Please cancel claims 3, 4, 6, 16, 23, 24 and 26. 

Please amend claims 1, 7, 9-12, 17, 19, 20, 21, 27, 29 and 30 as follows: 

1. (Currently Amended) A computer-implemented method for mining a document 
containing dirty text comprising: 

removing an instance of dirty text within said document to produce a cleaned 
document having a content; and 

performing a data mining operation on said cleaned document thereby deriving 
relevant information from said cleaned document and providing a summary of the content of 
said document s and scoring and ranking each sentence of said document, wherein said 
removing further comprises removing an instance of computer code from said document, and 
removing a table from said document. 

2. (Original) The method for mining a document containing dirty text as recited in 
Claim 1, wherein said removing further comprises replacing an instance of dirty text with a 
standard term.

▶ _DATASET EXCERPT_
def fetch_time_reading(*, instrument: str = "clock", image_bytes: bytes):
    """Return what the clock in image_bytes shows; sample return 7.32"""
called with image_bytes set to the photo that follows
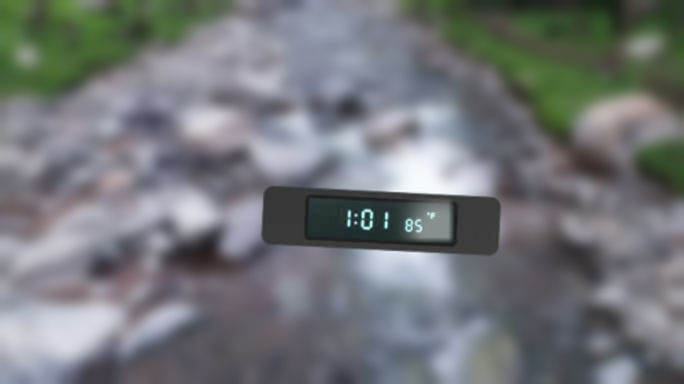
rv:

▶ _THE PROBLEM_
Transcribe the claim amendments in full, keeping every word unchanged. The listing was drawn from a separate source.

▶ _TASK OUTPUT_
Please cancel claims 3, 4, 6, 16, 23, 24 and 26. 

Please amend claims 1, 7, 9-12, 17, 19, 20, 21, 27, 29 and 30 as follows: 

1. (Currently Amended) A computer-implemented method for mining a document 
containing dirty text comprising: 

removing an instance of dirty text within said document to produce a cleaned 
document having a content; and 

performing a data mining operation on said cleaned document thereby deriving 
relevant information from said cleaned document and providing a summary of the content of 
said document s and scoring and ranking each sentence of said document, wherein said 
removing further comprises removing an instance of computer code from said document, and 
removing a table from said document. 

2. (Original) The method for mining a document containing dirty text as recited in 
Claim 1, wherein said removing further comprises replacing an instance of dirty text with a 
standard term.